Messaggio da arrofus » sabato 9 marzo 2013, 20:16

Non mi riferisco solo alla mia esperienza, ma a quella di tutti i ragazzi dichiarati che conosco. Qualcuno può aver avuto problemi, ma si sta meglio e nessuno se ne pente. Io ho avuto molti problemi in famiglia ma non me ne pento, purtroppo devo essere moderato con i miei genitori e devo trattarli bene perché sono anziani, altrimenti li avrei fatti rigare dritto da subito. Sono loro il problema non io.

I ragazzi repressi che conosco parlano, invece, molto spesso di depressione, di ansia, di vita che è uno schifo ecc. ecc.

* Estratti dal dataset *
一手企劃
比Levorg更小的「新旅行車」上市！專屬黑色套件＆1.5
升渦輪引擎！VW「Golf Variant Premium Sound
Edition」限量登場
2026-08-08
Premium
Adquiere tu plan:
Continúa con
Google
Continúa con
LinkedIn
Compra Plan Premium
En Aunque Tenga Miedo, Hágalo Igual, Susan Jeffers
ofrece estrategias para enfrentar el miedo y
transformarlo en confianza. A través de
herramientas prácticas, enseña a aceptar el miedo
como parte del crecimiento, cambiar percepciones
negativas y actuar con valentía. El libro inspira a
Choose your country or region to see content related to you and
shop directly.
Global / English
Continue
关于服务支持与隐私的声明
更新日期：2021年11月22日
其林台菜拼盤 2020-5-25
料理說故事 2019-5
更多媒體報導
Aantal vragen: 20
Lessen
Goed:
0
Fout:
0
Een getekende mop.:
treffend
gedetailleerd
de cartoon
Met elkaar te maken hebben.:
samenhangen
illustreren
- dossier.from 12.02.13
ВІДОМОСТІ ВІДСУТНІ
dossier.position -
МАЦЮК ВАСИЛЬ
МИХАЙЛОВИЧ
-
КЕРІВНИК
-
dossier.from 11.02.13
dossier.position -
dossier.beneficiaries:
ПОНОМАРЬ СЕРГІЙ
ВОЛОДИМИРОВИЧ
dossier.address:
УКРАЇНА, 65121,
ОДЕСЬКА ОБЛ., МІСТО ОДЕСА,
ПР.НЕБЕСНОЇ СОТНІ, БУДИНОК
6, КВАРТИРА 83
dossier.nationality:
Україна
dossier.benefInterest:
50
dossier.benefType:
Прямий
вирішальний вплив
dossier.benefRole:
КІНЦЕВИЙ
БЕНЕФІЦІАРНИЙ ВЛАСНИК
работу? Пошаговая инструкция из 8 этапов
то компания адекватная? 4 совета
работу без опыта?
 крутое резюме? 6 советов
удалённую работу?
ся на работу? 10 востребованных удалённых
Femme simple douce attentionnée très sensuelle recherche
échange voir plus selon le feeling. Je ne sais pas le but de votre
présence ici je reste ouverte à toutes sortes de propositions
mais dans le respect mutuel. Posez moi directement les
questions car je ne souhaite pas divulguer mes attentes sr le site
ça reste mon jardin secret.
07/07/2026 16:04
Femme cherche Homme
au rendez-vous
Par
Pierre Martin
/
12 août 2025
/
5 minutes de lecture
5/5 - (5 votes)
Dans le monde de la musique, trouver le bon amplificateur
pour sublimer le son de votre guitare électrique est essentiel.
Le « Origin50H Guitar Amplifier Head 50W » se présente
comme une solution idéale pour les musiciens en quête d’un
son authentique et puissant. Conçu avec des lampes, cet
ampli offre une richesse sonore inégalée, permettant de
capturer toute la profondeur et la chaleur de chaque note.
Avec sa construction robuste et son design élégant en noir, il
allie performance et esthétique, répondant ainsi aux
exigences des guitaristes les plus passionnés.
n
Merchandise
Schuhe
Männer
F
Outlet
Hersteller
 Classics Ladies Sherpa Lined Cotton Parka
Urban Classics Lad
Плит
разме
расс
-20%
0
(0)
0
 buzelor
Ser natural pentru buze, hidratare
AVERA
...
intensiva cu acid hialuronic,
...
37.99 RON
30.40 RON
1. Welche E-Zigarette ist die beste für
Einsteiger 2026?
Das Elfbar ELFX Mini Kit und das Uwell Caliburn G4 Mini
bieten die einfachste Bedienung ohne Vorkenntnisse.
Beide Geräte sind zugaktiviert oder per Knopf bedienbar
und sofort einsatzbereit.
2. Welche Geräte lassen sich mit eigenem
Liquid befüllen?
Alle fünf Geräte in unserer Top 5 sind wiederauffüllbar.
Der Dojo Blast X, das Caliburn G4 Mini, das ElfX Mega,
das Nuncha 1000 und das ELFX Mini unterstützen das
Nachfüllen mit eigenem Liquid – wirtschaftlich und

* Problemi da risolvere *
a: Rispondi a queste domande sul testo in esame, una per riga:
(i) In quale giorno e a che ora è stato pubblicato il messaggio?
(ii) Per quale motivo l'autore afferma di dover essere moderato con i propri genitori?
(iii) Secondo l'autore, quanti dei ragazzi dichiarati che conosce si pentono della scelta?
b: Elenca tutti gli argomenti di cui, secondo il testo in esame, parlano spesso i ragazzi repressi.
Il materiale proviene da una fonte diversa rispetto al testo in esame.

* Risposte per esercizio *
a:
(i) Sabato 9 marzo 2013, alle 20:16.
(ii) Perché i genitori sono anziani.
(iii) Nessuno.

b: Depressione; ansia; vita che è uno schifo.